### DATASET EXCERPTS
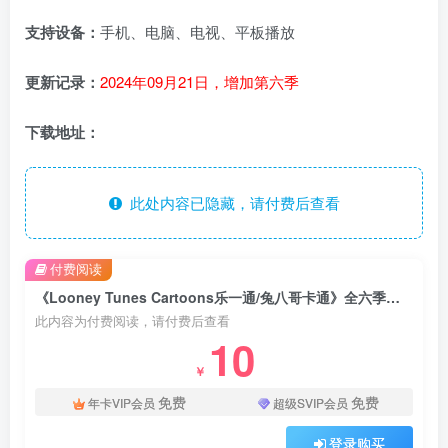
支持设备：
手机、电脑、电视、平板播放
更新记录：
2024年09月21日，增加第六季
下载地址：
此处内容已隐藏，请付费后查看
付费阅读
《Looney Tunes Cartoons乐一通/兔八哥卡通》全六季共112集，英语高清动画片带英文字幕，百度云网盘下载
此内容为付费阅读，请付费后查看
10
￥
免费
免费
年卡VIP会员
超级SVIP会员
登录购买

### PROBLEM STATEMENT
Only the text of the entries belongs in the answer, copied exactly; the pictures stay out.

### ANSWER TO THE EXERCISE
支持设备：
手机、电脑、电视、平板播放
更新记录：
2024年09月21日，增加第六季
下载地址：
此处内容已隐藏，请付费后查看
付费阅读
《Looney Tunes Cartoons乐一通/兔八哥卡通》全六季共112集，英语高清动画片带英文字幕，百度云网盘下载
此内容为付费阅读，请付费后查看
10
￥
免费
免费
年卡VIP会员
超级SVIP会员
登录购买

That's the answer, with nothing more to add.